__Transcribed page contents__.
▽

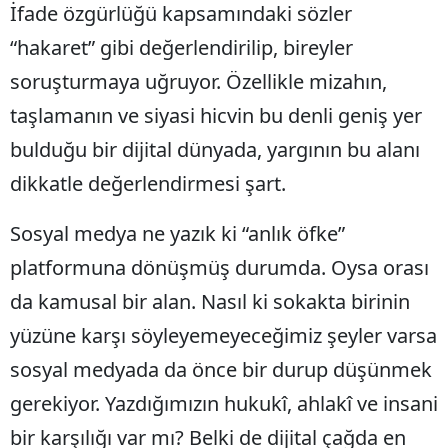
İfade özgürlüğü kapsamındaki sözler
Samsun
“hakaret” gibi değerlendirilip, bireyler
Siirt
soruşturmaya uğruyor. Özellikle mizahın,
taşlamanın ve siyasi hicvin bu denli geniş yer
Sinop
bulduğu bir dijital dünyada, yargının bu alanı
Sivas
dikkatle değerlendirmesi şart.
Tekirdağ
Sosyal medya ne yazık ki “anlık öfke”
Tokat
platformuna dönüşmüş durumda. Oysa orası
Trabzon
da kamusal bir alan. Nasıl ki sokakta birinin
Tunceli
yüzüne karşı söyleyemeyeceğimiz şeyler varsa
Şanlıurfa
sosyal medyada da önce bir durup düşünmek
gerekiyor. Yazdığımızın hukukî, ahlakî ve insani
Uşak
bir karşılığı var mı? Belki de dijital çağda en
Van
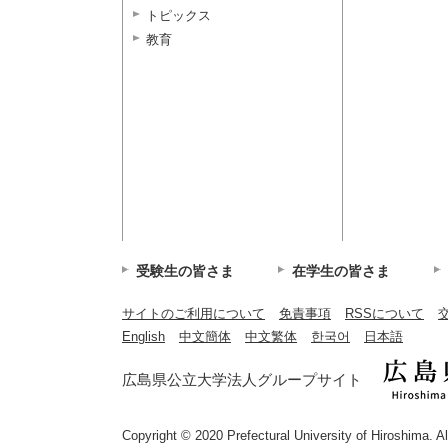
トピックス
教育
受験生の皆さま
在学生の皆さま
サイトのご利用について
免責事項
RSSについて
English
中文簡体
中文繁体
한국어
日本語
広島県公立大学法人グループサイト
Copyright © 2020 Prefectural University of Hiroshima. A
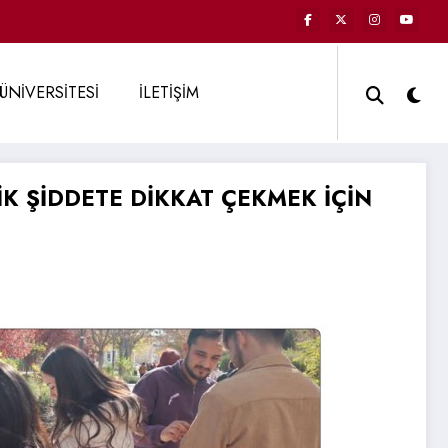
ÜNİVERSİTESİ
İLETİŞİM
K ŞİDDETE DİKKAT ÇEKMEK İÇİN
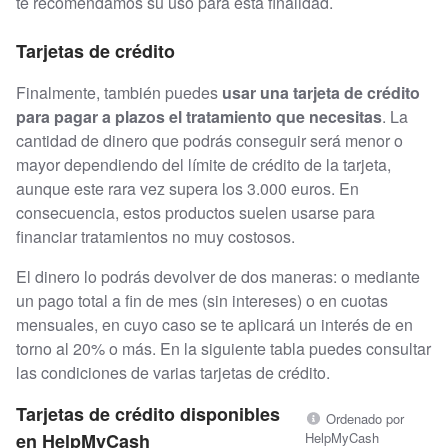
te recomendamos su uso para esta finalidad.
Tarjetas de crédito
Finalmente, también puedes
usar una tarjeta de crédito
para pagar a plazos el tratamiento que necesitas
. La
cantidad de dinero que podrás conseguir será menor o
mayor dependiendo del límite de crédito de la tarjeta,
aunque este rara vez supera los 3.000 euros. En
consecuencia, estos productos suelen usarse para
financiar tratamientos no muy costosos.
El dinero lo podrás devolver de dos maneras: o mediante
un pago total a fin de mes (sin intereses) o en cuotas
mensuales, en cuyo caso se te aplicará un interés de en
torno al 20% o más. En la siguiente tabla puedes consultar
las condiciones de varias tarjetas de crédito.
Tarjetas de crédito disponibles
Ordenado por
en HelpMyCash
HelpMyCash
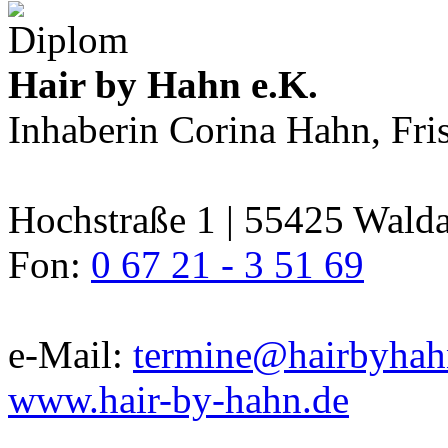
Hair by Hahn e.K.
Inhaberin Corina Hahn, Fri
Hochstraße 1 | 55425 Wald
Fon:
0 67 21 - 3 51 69
e-Mail:
termine@hairbyhah
www.hair-by-hahn.de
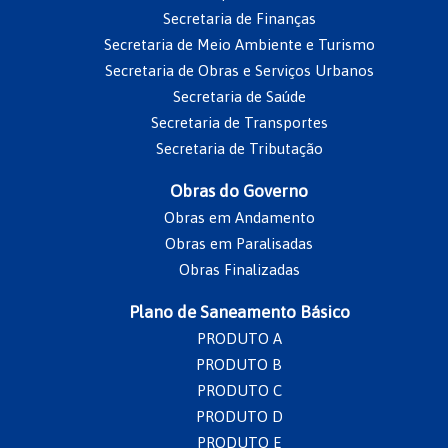
Secretaria de Finanças
Secretaria de Meio Ambiente e Turismo
Secretaria de Obras e Serviços Urbanos
Secretaria de Saúde
Secretaria de Transportes
Secretaria de Tributação
Obras do Governo
Obras em Andamento
Obras em Paralisadas
Obras Finalizadas
Plano de Saneamento Básico
PRODUTO A
PRODUTO B
PRODUTO C
PRODUTO D
PRODUTO E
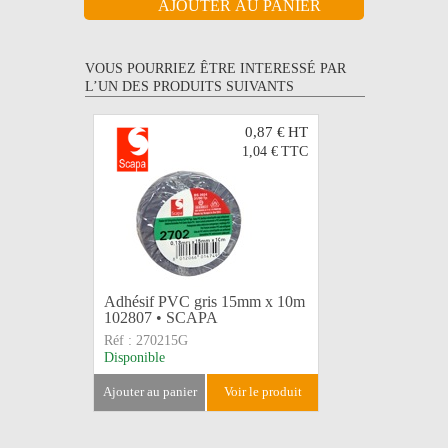
VOUS POURRIEZ ÊTRE INTERESSÉ PAR
L’UN DES PRODUITS SUIVANTS
0,87 €
HT
1,04 €
TTC
Adhésif PVC gris 15mm x 10m
Adhésif 
102807 • SCAPA
103003 
Réf :
270215G
Réf :
2702
Disponible
Disponible
ajouter au panier
voir le produit
ajouter au 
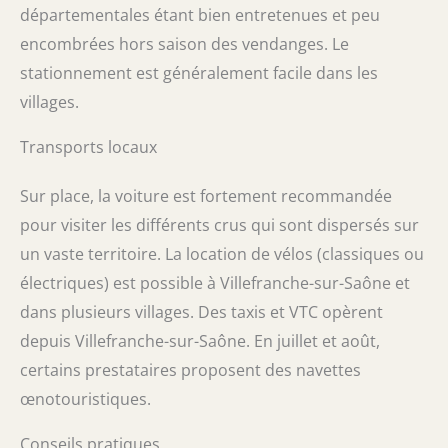
départementales étant bien entretenues et peu
encombrées hors saison des vendanges. Le
stationnement est généralement facile dans les
villages.
Transports locaux
Sur place, la voiture est fortement recommandée
pour visiter les différents crus qui sont dispersés sur
un vaste territoire. La location de vélos (classiques ou
électriques) est possible à Villefranche-sur-Saône et
dans plusieurs villages. Des taxis et VTC opèrent
depuis Villefranche-sur-Saône. En juillet et août,
certains prestataires proposent des navettes
œnotouristiques.
Conseils pratiques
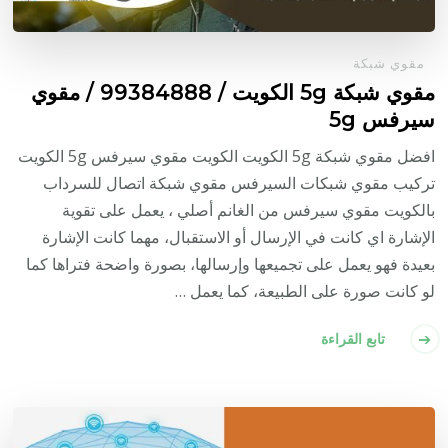
مقوي شبكة
مقوي شبكة 5g الكويت / 99384888 / مقوي
سيرفس 5g
افضل مقوي شبكة 5g الكويت الكويت مقوي سيرفس 5g الكويت
تركيب مقوي شبكات السيرفس مقوي شبكة اتصال للسرداب
بالكويت مقوي سيرفس من الغانم أصلي ، يعمل على تقوية
الإشارة اي كانت في الإرسال أو الاستقبال، مهما كانت الإشارة
بعيدة فهو يعمل على تجميعها وإرسالها، بصورة واضحة فتراها كما
لو كانت صورة على الطبيعة، كما يعمل …
تابع القراءة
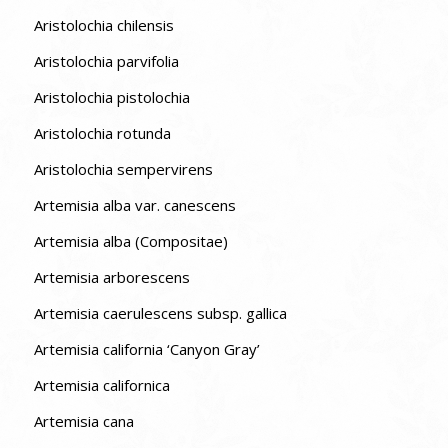
Aristolochia chilensis
Aristolochia parvifolia
Aristolochia pistolochia
Aristolochia rotunda
Aristolochia sempervirens
Artemisia alba var. canescens
Artemisia alba (Compositae)
Artemisia arborescens
Artemisia caerulescens subsp. gallica
Artemisia california ‘Canyon Gray’
Artemisia californica
Artemisia cana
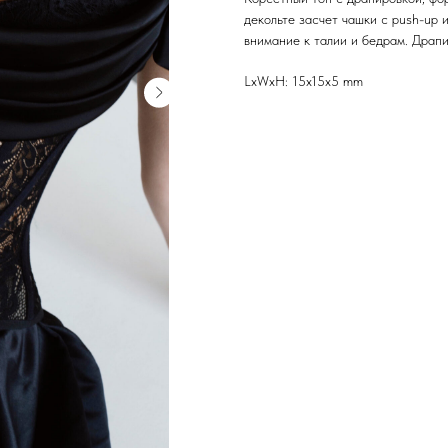
декольте засчет чашки с push-up 
внимание к талии и бедрам. Драпи
LxWxH: 15x15x5 mm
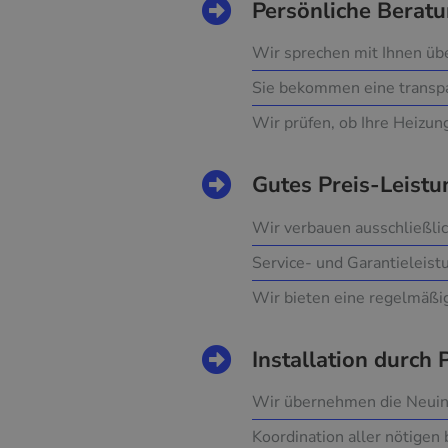
Persönliche Beratu
Wir sprechen mit Ihnen üb
Sie bekommen eine transpa
Wir prüfen, ob Ihre Heizun
Gutes Preis-Leistu
Wir verbauen ausschließli
Service- und Garantieleist
Wir bieten eine regelmäßi
Installation durch 
Wir übernehmen die Neuins
Koordination aller nötigen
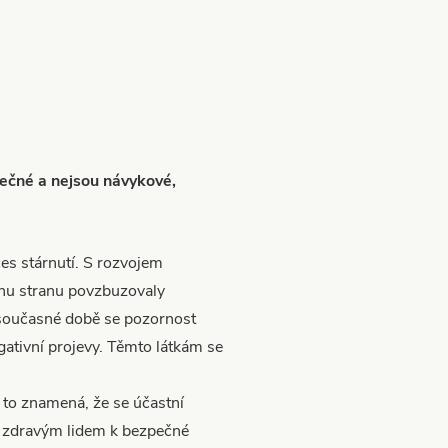
zpečné a nejsou návykové,
es stárnutí. S rozvojem
ednu stranu povzbuzovaly
 V současné době se pozornost
gativní projevy. Těmto látkám se
 to znamená, že se účastní
 zdravým lidem k bezpečné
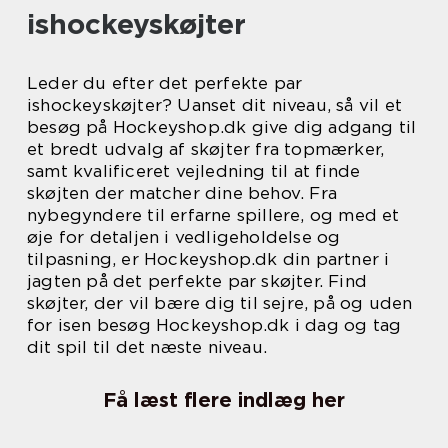
ishockeyskøjter
Leder du efter det perfekte par
ishockeyskøjter? Uanset dit niveau, så vil et
besøg på Hockeyshop.dk give dig adgang til
et bredt udvalg af skøjter fra topmærker,
samt kvalificeret vejledning til at finde
skøjten der matcher dine behov. Fra
nybegyndere til erfarne spillere, og med et
øje for detaljen i vedligeholdelse og
tilpasning, er Hockeyshop.dk din partner i
jagten på det perfekte par skøjter. Find
skøjter, der vil bære dig til sejre, på og uden
for isen besøg Hockeyshop.dk i dag og tag
dit spil til det næste niveau.
Få læst flere indlæg her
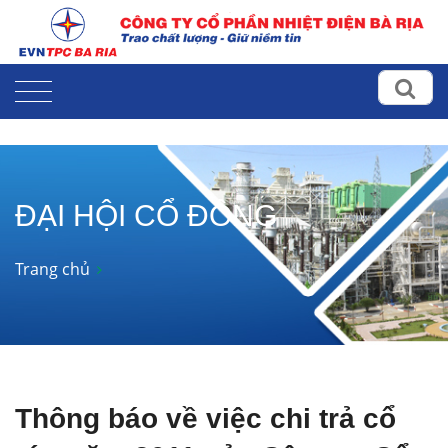
ĐẠI HỘI CỔ ĐÔNG
Trang chủ
Thông báo về việc chi trả cổ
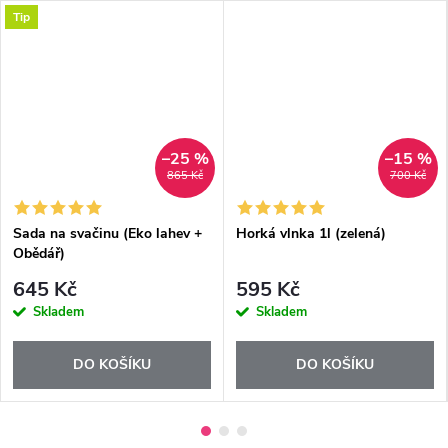
Tip
–25 %
–15 %
865 Kč
700 Kč
Sada na svačinu (Eko lahev +
Horká vlnka 1l (zelená)
Obědář)
645 Kč
595 Kč
Skladem
Skladem
DO KOŠÍKU
DO KOŠÍKU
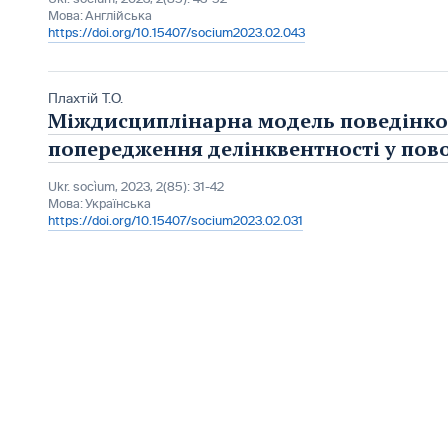
Мова:
Англійська
https://doi.org/10.15407/socium2023.02.043
Плахтій Т.О.
Міждисциплінарна модель поведінков
попередження делінквентності у пово
Ukr. socìum, 2023, 2(85): 31-42
Мова:
Українська
https://doi.org/10.15407/socium2023.02.031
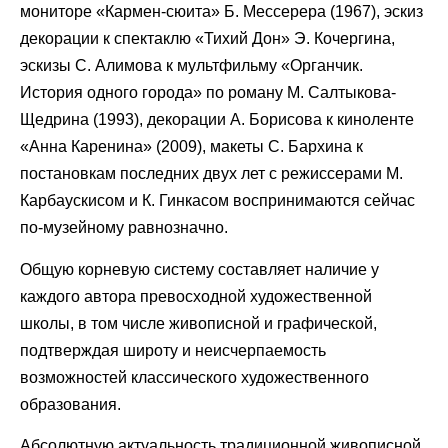
мониторе «Кармен-сюита» Б. Мессерера (1967), эскиз
декорации к спектаклю «Тихий Дон» Э. Кочергина,
эскизы С. Алимова к мультфильму «Органчик.
История одного города» по роману М. Салтыкова-
Щедрина (1993), декорации А. Борисова к киноленте
«Анна Каренина» (2009), макеты С. Бархина к
постановкам последних двух лет с режиссерами М.
Карбаускисом и К. Гинкасом воспринимаются сейчас
по-музейному равнозначно.
Общую корневую систему составляет наличие у
каждого автора превосходной художественной
школы, в том числе живописной и графической,
подтверждая широту и неисчерпаемость
возможностей классического художественного
образования.
Абсолютную актуальность традиционной живописной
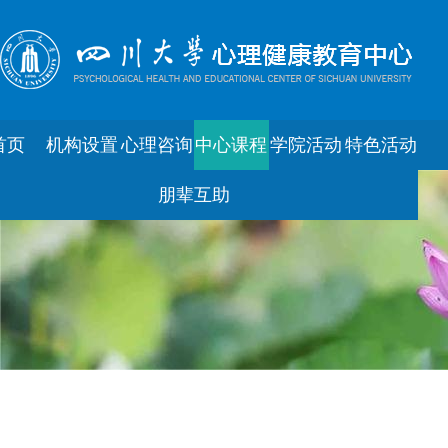
首页
机构设置
心理咨询
中心课程
学院活动
特色活动
朋辈互助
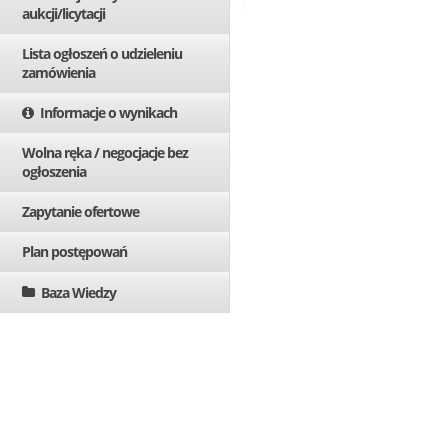
aukcji/licytacji
Lista ogłoszeń o udzieleniu
zamówienia
Informacje o wynikach
Wolna ręka / negocjacje bez
ogłoszenia
Zapytanie ofertowe
Plan postępowań
Baza Wiedzy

△

__Exercise details__. Print the lines above from the one with "cantidad de dinero" through the one with "financiar tratamientos no muy costosos.", both included, exactly as written and nothing more.

__Response area__.
cantidad de dinero que podrás conseguir será menor o
mayor dependiendo del límite de crédito de la tarjeta,
aunque este rara vez supera los 3.000 euros. En
consecuencia, estos productos suelen usarse para
financiar tratamientos no muy costosos.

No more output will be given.